Stanley Clarke Stuns Listeners Again with ‘Jazz in the Garden’

Posted in MusicWorld on June 11, 2009 by
Stanley Clarke records with Hiromi Uehara and Lenny White.
Stanley Clarke records with Hiromi Uehara and Lenny White.

In the jazz world, Stanley Clarke is a living legend and a bona fide hero for bass enthusiasts. Along with fellow bassists Ron Carter and the late Jaco Pastorius, he is responsible for bringing the instrument out of the background. “Anyone who’s followed my career could easily see that I’ve sort of been kind of a bass revolutionary, for lack of a better word,” he says over a telephone interview. “Someone’s who’s trying to really move the bass forward—out of the back.”
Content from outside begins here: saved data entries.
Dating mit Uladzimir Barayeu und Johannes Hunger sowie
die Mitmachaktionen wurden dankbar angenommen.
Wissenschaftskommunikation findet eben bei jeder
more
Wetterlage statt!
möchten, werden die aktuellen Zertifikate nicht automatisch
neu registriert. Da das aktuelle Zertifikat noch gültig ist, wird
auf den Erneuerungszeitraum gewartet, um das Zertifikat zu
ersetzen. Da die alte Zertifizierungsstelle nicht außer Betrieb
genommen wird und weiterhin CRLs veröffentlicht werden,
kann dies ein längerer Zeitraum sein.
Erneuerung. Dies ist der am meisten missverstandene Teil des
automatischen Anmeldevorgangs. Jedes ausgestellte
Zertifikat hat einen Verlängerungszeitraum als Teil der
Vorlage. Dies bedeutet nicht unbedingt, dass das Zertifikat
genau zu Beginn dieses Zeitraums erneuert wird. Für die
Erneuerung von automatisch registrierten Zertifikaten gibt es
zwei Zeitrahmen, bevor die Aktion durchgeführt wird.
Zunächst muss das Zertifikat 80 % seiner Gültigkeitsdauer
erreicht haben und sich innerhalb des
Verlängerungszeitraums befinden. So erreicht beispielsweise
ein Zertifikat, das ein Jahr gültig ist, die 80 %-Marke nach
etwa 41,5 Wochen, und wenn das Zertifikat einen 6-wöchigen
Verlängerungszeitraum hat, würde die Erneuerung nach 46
After a whirlwind of activity in 2008 that included writing music for the soundtrack of feature film Soul Men, tours with SMV (Clarke, Marcus Miller and Victor Wooten) and a Return To Forever reunion, Clarke returns to his roots with Jazz In The Garden (Heads Up), an all-acoustic record made with pianist Hiromi Uehara and drummer Lenny White. “When I first came to New York, I played in acoustic jazz bands with Art Blakley, Stan Getz – and even the early Return to Forever stuff was all acoustic, so it was kind of a full circle for me,” he explains. “It’s not like one day I woke up and said, ‘I think I’m going to investigate acoustic music.’ It’s always been there.”

Over his thirty-year career, Clarke has written for film, singers and orchestras – credits include Hollywood features 2005’s Into The Sun and 1991’s Boyz in The Hood, in addition to producing sessions for the likes of Natalie Cole, Nancy Wilson and the late Maynard Ferguson. “I’m a regular composer, which means I can do pretty much whatever I know and whatever I research,” he says. “I basically have composed a wide variety of music – I write music for singers, orchestras, r&b music, pop, classical, all sorts of things.”

He notes that he writes differently, depending on what he is working on. “Usually when I compose for film, I have the help of a scene and the director telling me—sort of instructing me—how he wants the music to go and he wants it to enhance his picture, and basically I use every musical device I have under my skin to pull something off.”

“When I write instrumental music, what I do is I try to write music that features the bass, and if I’m doing a Stanley Clarke album, I try to do something that presents the bass in a positive, progressive way.”

A consummate artist distinctly aware his inspiration, Clarke says that he is drawn mostly to the feeling of a determined tune. “Certain notes or chords don’t inspire me so much as to what someone does with those notes,” he says. “That is the core of what we are trying to do as musicians. The notes and the chords are secondary. The spirit and the feeling have to be there in order to make it really pleasurable for someone else.”